Mean age-adjusted seroprevalences for antibodies against HSV-1 were >90% with small confidence intervals in samples from Brazil and Turkey, whereas the other four countries showed lower mean age-adjusted seroprevalences (range 62.5–87.9%) with large 95% confidence intervals indicating pronounced differences across the seven age groups (Table 3).

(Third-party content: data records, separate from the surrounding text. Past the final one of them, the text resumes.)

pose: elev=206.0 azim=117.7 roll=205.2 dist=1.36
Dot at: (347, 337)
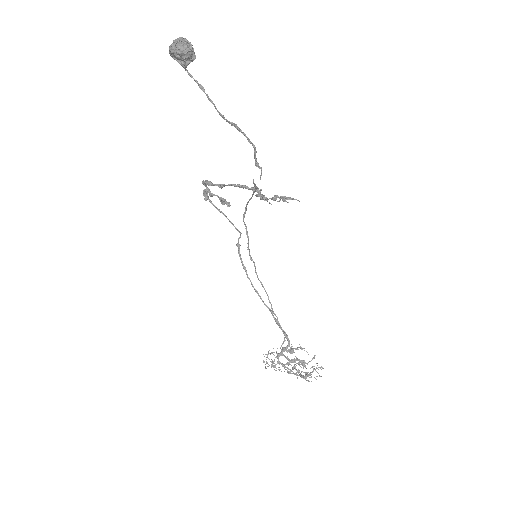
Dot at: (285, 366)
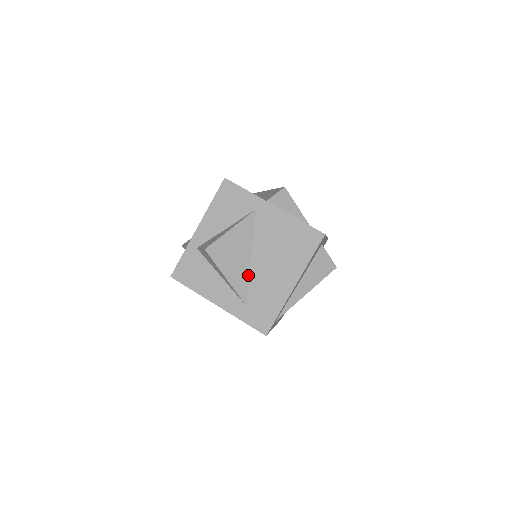
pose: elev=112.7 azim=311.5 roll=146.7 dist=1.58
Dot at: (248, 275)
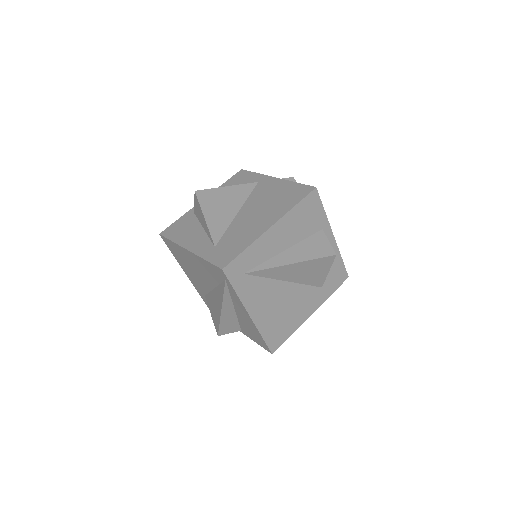
Dot at: (229, 224)
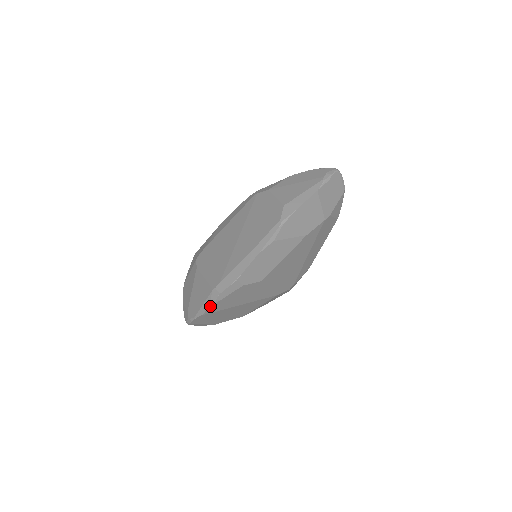
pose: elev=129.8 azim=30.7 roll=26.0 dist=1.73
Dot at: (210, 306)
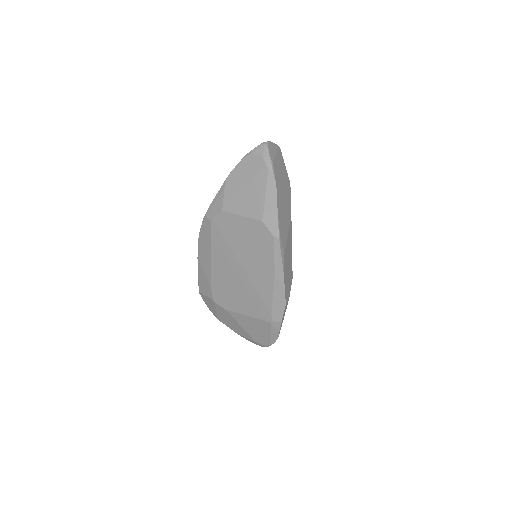
Dot at: (279, 332)
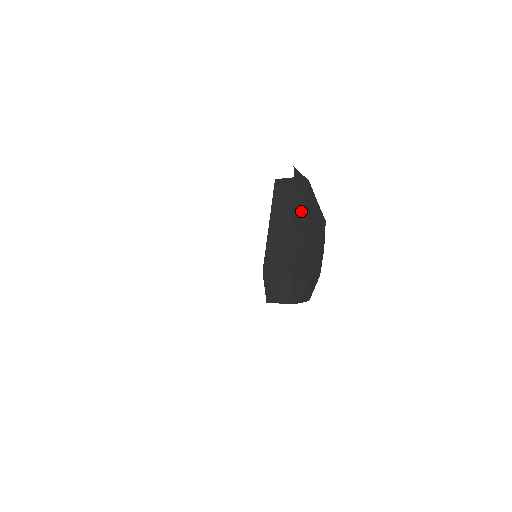
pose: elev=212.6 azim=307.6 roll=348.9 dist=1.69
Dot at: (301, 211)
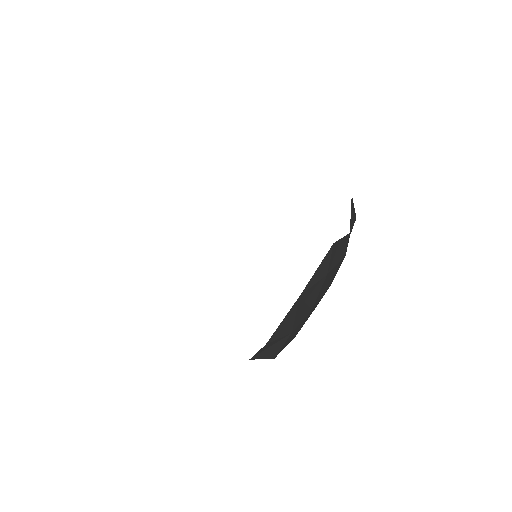
Dot at: (334, 271)
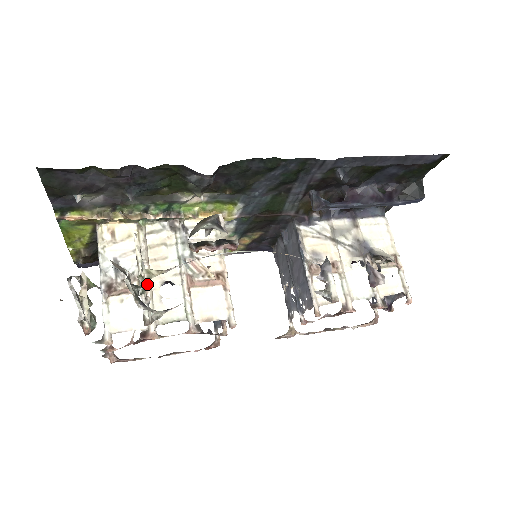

Samples from Brazilian women showed elevated age-standardised seroprevalences of antibodies against HSV-2 (40.1%), C. trachomatis (46.8%) and B. pertussis (56.6%) compared to the other five countries. Age-standardised seroprevalences of anti-T. gondii antibodies (0.5%) and anti-parvovirus B19 antibodies (7.5%) were low in samples from Chinese women, compared to the other five countries. Samples from German women revealed a low age-standardised seroprevalence of anti-CMV antibodies (28.8%) compared to the other five countries.

Discussion

Summary

The primary objective of the current study was to present an overview about seroprevalences of ten ToRCH pathogens (T. gondii, rubella virus, CMV, HSV-1, HSV-2, B. pertussis, C. trachomatis, parvovirus B19, T. pallidum, VZV) based on 1009 serum samples from women of childbearing age residing in six countries (Mexico, Brazil, Germany, Poland, Turkey and China). The most obvious findings to emerge from this comparative analysis were elevated seroprevalences of antibodies against T. gondii, HSV-2, B. pertussis and C. trachomatis in samples from Brazilian women. Across the six countries, Chinese women had the lowest seroprevalence of antibodies against T. gondii and parvovirus B19, whereas German women had the lowest seroprevalence of anti-CMV antibodies. As expected, the observed seroprevalences speak in favour of global differences in immune status advocating country-specific infection prophylaxis strategies.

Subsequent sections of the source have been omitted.